ASSIGNED TASK: From the entries below, reproduce exactly the lines from the one with "X011471Y011617D03*" through the one with "reset to finish", both included, without images.

*** Block opens ***

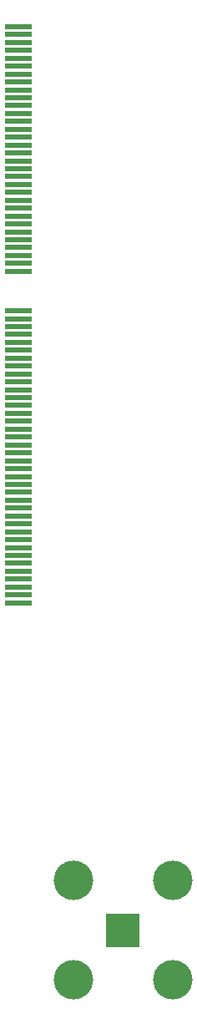
<source format=gbr>
%TF.GenerationSoftware,KiCad,Pcbnew,8.0.2-1*%
%TF.CreationDate,2024-06-03T22:08:22-04:00*%
%TF.ProjectId,Untitled,556e7469-746c-4656-942e-6b696361645f,rev?*%
%TF.SameCoordinates,Original*%
%TF.FileFunction,Soldermask,Bot*%
%TF.FilePolarity,Negative*%
%FSLAX46Y46*%
G04 Gerber Fmt 4.6, Leading zero omitted, Abs format (unit mm)*
G04 Created by KiCad (PCBNEW 8.0.2-1) date 2024-06-03 22:08:22*
%MOMM*%
%LPD*%
G01*
G04 APERTURE LIST*
%ADD10R,3.500000X3.500000*%
%ADD11C,4.000000*%
%ADD12R,2.800000X0.550000*%
G04 APERTURE END LIST*
D10*
%TO.C,LEDs*%
X63000000Y-317400000D03*
D11*
X57975000Y-322425000D03*
X68025000Y-322425000D03*
X57975000Y-312375000D03*
X68025000Y-312375000D03*
%TD*%
D12*
%TO.C,REF\u002A\u002A*%
X52400000Y-225800000D03*
X52400000Y-226600000D03*
X52400000Y-227400000D03*
X52400000Y-228200000D03*
X52400000Y-229000000D03*
X52400000Y-229800000D03*
X52400000Y-230600000D03*
X52400000Y-231400000D03*
X52400000Y-232200000D03*
X52400000Y-233000000D03*
X52400000Y-233800000D03*
X52400000Y-234600000D03*
X52400000Y-235400000D03*
X52400000Y-236200000D03*
X52400000Y-237000000D03*
X52400000Y-237800000D03*
X52400000Y-238600000D03*
X52400000Y-239400000D03*
X52400000Y-240200000D03*
X52400000Y-241000000D03*
X52400000Y-241800000D03*
X52400000Y-242600000D03*
X52400000Y-243400000D03*
X52400000Y-244200000D03*
X52400000Y-245000000D03*
X52400000Y-245800000D03*
X52400000Y-246600000D03*
X52400000Y-247400000D03*
X52400000Y-248200000D03*
X52400000Y-249000000D03*
X52400000Y-249800000D03*
X52400000Y-250600000D03*
X52400000Y-254600000D03*
X52400000Y-255400000D03*
X52400000Y-256200000D03*
X52400000Y-257000000D03*
X52400000Y-257800000D03*
X52400000Y-258600000D03*
X52400000Y-259400000D03*
X52400000Y-260200000D03*
X52400000Y-261000000D03*
X52400000Y-261800000D03*
X52400000Y-262600000D03*
X52400000Y-263400000D03*
X52400000Y-264200000D03*
X52400000Y-265000000D03*
X52400000Y-265800000D03*
X52400000Y-266600000D03*
X52400000Y-267400000D03*
X52400000Y-268200000D03*
X52400000Y-269000000D03*
X52400000Y-269800000D03*
X52400000Y-270600000D03*
X52400000Y-271400000D03*
X52400000Y-272200000D03*
X52400000Y-273000000D03*
X52400000Y-273800000D03*
X52400000Y-274600000D03*
X52400000Y-275400000D03*
X52400000Y-276200000D03*
X52400000Y-277000000D03*
X52400000Y-277800000D03*
X52400000Y-278600000D03*
X52400000Y-279400000D03*
X52400000Y-280200000D03*
X52400000Y-281000000D03*
X52400000Y-281800000D03*
X52400000Y-282600000D03*
X52400000Y-283400000D03*
X52400000Y-284200000D03*
%TD*%
M02*

</source>
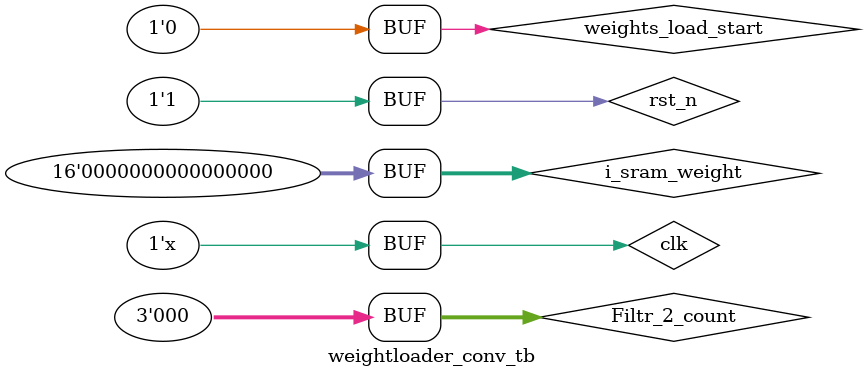
<source format=v>
`timescale 1ns / 1ps

module weightloader_conv_tb;

    // 定义输入信号
    reg clk;
    reg rst_n;
    reg weights_load_start;
    reg [15:0] i_sram_weight;
    reg [2:0] Filtr_2_count;

    // 定义输出信号
    wire [15:0] o_sram_weight_addr;
    wire [95:0] Filtr_1_2;
    wire [95:0] Filtr_1_1;
    wire [95:0] Filtr_1_0;
    wire [95:0] Filtr_2_2;
    wire [95:0] Filtr_2_1;
    wire [95:0] Filtr_2_0;
    wire weights_load_finish;

    // 例化weightloader_conv模块
    weightloader_conv u_weightloader_conv (
        .clk(clk),
        .rst_n(rst_n),
        .weights_load_start(weights_load_start),
        .i_sram_weight(i_sram_weight),
        .Filtr_2_count(Filtr_2_count),
        .o_sram_weight_addr(o_sram_weight_addr),
        .Filtr_1_2(Filtr_1_2),
        .Filtr_1_1(Filtr_1_1),
        .Filtr_1_0(Filtr_1_0),
        .Filtr_2_2(Filtr_2_2),
        .Filtr_2_1(Filtr_2_1),
        .Filtr_2_0(Filtr_2_0),
        .weights_load_finish(weights_load_finish)
    );

    // 时钟生成器
    always begin
        #5 clk = ~clk;
    end

    // 测试序列
    initial begin
        // 初始化输入信号
        clk = 0;
        rst_n = 1;
        weights_load_start = 0;
        i_sram_weight = 0;
        Filtr_2_count = 0;

        // 复位
        #100 rst_n = 0;
        #50 rst_n = 1;

        // 测试序列
        #10 weights_load_start = 1;
        #10 i_sram_weight = 16'h1234;
        #5000 weights_load_start = 0;
        #10 i_sram_weight = 16'h0000;
        #10 Filtr_2_count = 3'b000;

        // 结束测试
       
    end

endmodule
</source>
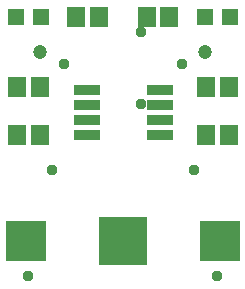
<source format=gts>
G04 EAGLE Gerber RS-274X export*
G75*
%MOMM*%
%FSLAX34Y34*%
%LPD*%
%INSoldermask Top*%
%IPPOS*%
%AMOC8*
5,1,8,0,0,1.08239X$1,22.5*%
G01*
%ADD10C,1.203200*%
%ADD11R,4.103200X4.103200*%
%ADD12R,3.403200X3.403200*%
%ADD13R,1.503200X1.703200*%
%ADD14R,2.235200X0.863600*%
%ADD15R,1.403200X1.403200*%
%ADD16C,0.959600*%


D10*
X50000Y250000D03*
X190000Y250000D03*
D11*
X120000Y90000D03*
D12*
X202000Y90000D03*
X38000Y90000D03*
D13*
X190500Y180000D03*
X209500Y180000D03*
X30500Y220000D03*
X49500Y220000D03*
D14*
X151534Y179550D03*
X90066Y179550D03*
X151534Y192250D03*
X151534Y204950D03*
X90066Y192250D03*
X90066Y204950D03*
X151534Y217650D03*
X90066Y217650D03*
D15*
X50500Y280000D03*
X29500Y280000D03*
X210500Y280000D03*
X189500Y280000D03*
D13*
X80500Y280000D03*
X99500Y280000D03*
X140500Y280000D03*
X159500Y280000D03*
X30500Y180000D03*
X49500Y180000D03*
X190500Y220000D03*
X209500Y220000D03*
D16*
X135636Y205740D03*
X135636Y266700D03*
X60000Y150000D03*
X180000Y150000D03*
X40000Y60000D03*
X200000Y60000D03*
X170000Y240000D03*
X70000Y240000D03*
M02*

</source>
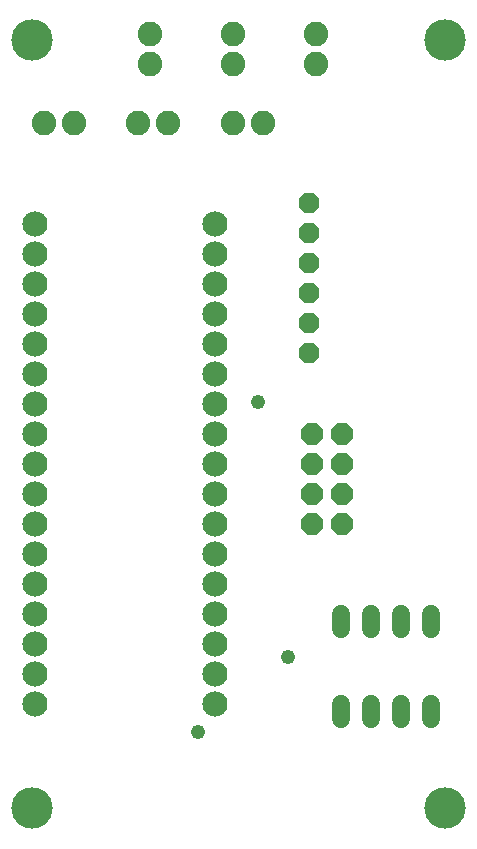
<source format=gbs>
G75*
%MOIN*%
%OFA0B0*%
%FSLAX24Y24*%
%IPPOS*%
%LPD*%
%AMOC8*
5,1,8,0,0,1.08239X$1,22.5*
%
%ADD10C,0.0840*%
%ADD11OC8,0.0740*%
%ADD12OC8,0.0680*%
%ADD13C,0.0820*%
%ADD14C,0.0600*%
%ADD15C,0.1380*%
%ADD16C,0.0480*%
D10*
X002259Y005629D03*
X002259Y006629D03*
X002259Y007629D03*
X002259Y008629D03*
X002259Y009629D03*
X002259Y010629D03*
X002259Y011629D03*
X002259Y012629D03*
X002259Y013629D03*
X002259Y014629D03*
X002259Y015629D03*
X002259Y016629D03*
X002259Y017629D03*
X002259Y018629D03*
X002259Y019629D03*
X002259Y020629D03*
X002259Y021629D03*
X008259Y021629D03*
X008259Y020629D03*
X008259Y019629D03*
X008259Y018629D03*
X008259Y017629D03*
X008259Y016629D03*
X008259Y015629D03*
X008259Y014629D03*
X008259Y013629D03*
X008259Y012629D03*
X008259Y011629D03*
X008259Y010629D03*
X008259Y009629D03*
X008259Y008629D03*
X008259Y007629D03*
X008259Y006629D03*
X008259Y005629D03*
D11*
X011471Y011617D03*
X011471Y012617D03*
X011471Y013617D03*
X011471Y014617D03*
X012471Y014617D03*
X012471Y013617D03*
X012471Y012617D03*
X012471Y011617D03*
D12*
X011365Y017330D03*
X011365Y018330D03*
X011365Y019330D03*
X011365Y020330D03*
X011365Y021330D03*
X011365Y022330D03*
D13*
X009841Y024983D03*
X008841Y024983D03*
X008841Y026952D03*
X008841Y027952D03*
X006692Y024983D03*
X005692Y024983D03*
X006086Y026952D03*
X006086Y027952D03*
X003542Y024983D03*
X002542Y024983D03*
X011597Y026952D03*
X011597Y027952D03*
D14*
X012460Y008633D02*
X012460Y008113D01*
X013460Y008113D02*
X013460Y008633D01*
X014460Y008633D02*
X014460Y008113D01*
X015460Y008113D02*
X015460Y008633D01*
X015460Y005633D02*
X015460Y005113D01*
X014460Y005113D02*
X014460Y005633D01*
X013460Y005633D02*
X013460Y005113D01*
X012460Y005113D02*
X012460Y005633D01*
D15*
X002149Y002149D03*
X015928Y002149D03*
X015928Y027739D03*
X002149Y027739D03*
D16*
X009680Y015680D03*
X010680Y007180D03*
X007680Y004680D03*
M02*

</source>
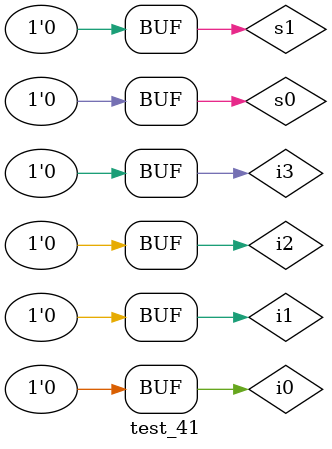
<source format=v>
`timescale 1ns / 1ps


module test_41;

	// Inputs
	reg i0;
	reg i1;
	reg i2;
	reg i3;
	reg s1;
	reg s0;

	// Outputs
	wire out;

	// Instantiate the Unit Under Test (UUT)
	mux41 uut (
		.out(out), 
		.i0(i0), 
		.i1(i1), 
		.i2(i2), 
		.i3(i3), 
		.s1(s1), 
		.s0(s0)
	);

	initial begin
		// Initialize Inputs
		i0 = 0;
		i1 = 0;
		i2 = 0;
		i3 = 0;
		s1 = 0;
		s0 = 0;

		// Wait 100 ns for global reset to finish
		#100;
        
		// Add stimulus here

	end
      
endmodule


</source>
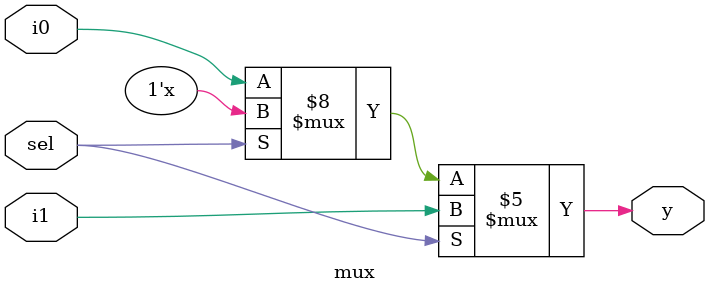
<source format=v>
module mux(i0,i1,sel,y);

input i0,i1,sel;
output reg y;

always@(i0 or i1 or sel) begin
	if(sel == 0) begin
		y = i0;
	end
	if(sel == 1) begin
		y = i1;
	end
end

endmodule 
			

</source>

*** Block closes ***

ANSWER:
X011471Y011617D03*
X011471Y012617D03*
X011471Y013617D03*
X011471Y014617D03*
X012471Y014617D03*
X012471Y013617D03*
X012471Y012617D03*
X012471Y011617D03*
D12*
X011365Y017330D03*
X011365Y018330D03*
X011365Y019330D03*
X011365Y020330D03*
X011365Y021330D03*
X011365Y022330D03*
D13*
X009841Y024983D03*
X008841Y024983D03*
X008841Y026952D03*
X008841Y027952D03*
X006692Y024983D03*
X005692Y024983D03*
X006086Y026952D03*
X006086Y027952D03*
X003542Y024983D03*
X002542Y024983D03*
X011597Y026952D03*
X011597Y027952D03*
D14*
X012460Y008633D02*
X012460Y008113D01*
X013460Y008113D02*
X013460Y008633D01*
X014460Y008633D02*
X014460Y008113D01*
X015460Y008113D02*
X015460Y008633D01*
X015460Y005633D02*
X015460Y005113D01*
X014460Y005113D02*
X014460Y005633D01*
X013460Y005633D02*
X013460Y005113D01*
X012460Y005113D02*
X012460Y005633D01*
D15*
X002149Y002149D03*
X015928Y002149D03*
X015928Y027739D03*
X002149Y027739D03*
D16*
X009680Y015680D03*
X010680Y007180D03*
X007680Y004680D03*
M02*

</source>
<source format=v>
`timescale 1ns / 1ps


module test_41;

	// Inputs
	reg i0;
	reg i1;
	reg i2;
	reg i3;
	reg s1;
	reg s0;

	// Outputs
	wire out;

	// Instantiate the Unit Under Test (UUT)
	mux41 uut (
		.out(out), 
		.i0(i0), 
		.i1(i1), 
		.i2(i2), 
		.i3(i3), 
		.s1(s1), 
		.s0(s0)
	);

	initial begin
		// Initialize Inputs
		i0 = 0;
		i1 = 0;
		i2 = 0;
		i3 = 0;
		s1 = 0;
		s0 = 0;

		// Wait 100 ns for global reset to finish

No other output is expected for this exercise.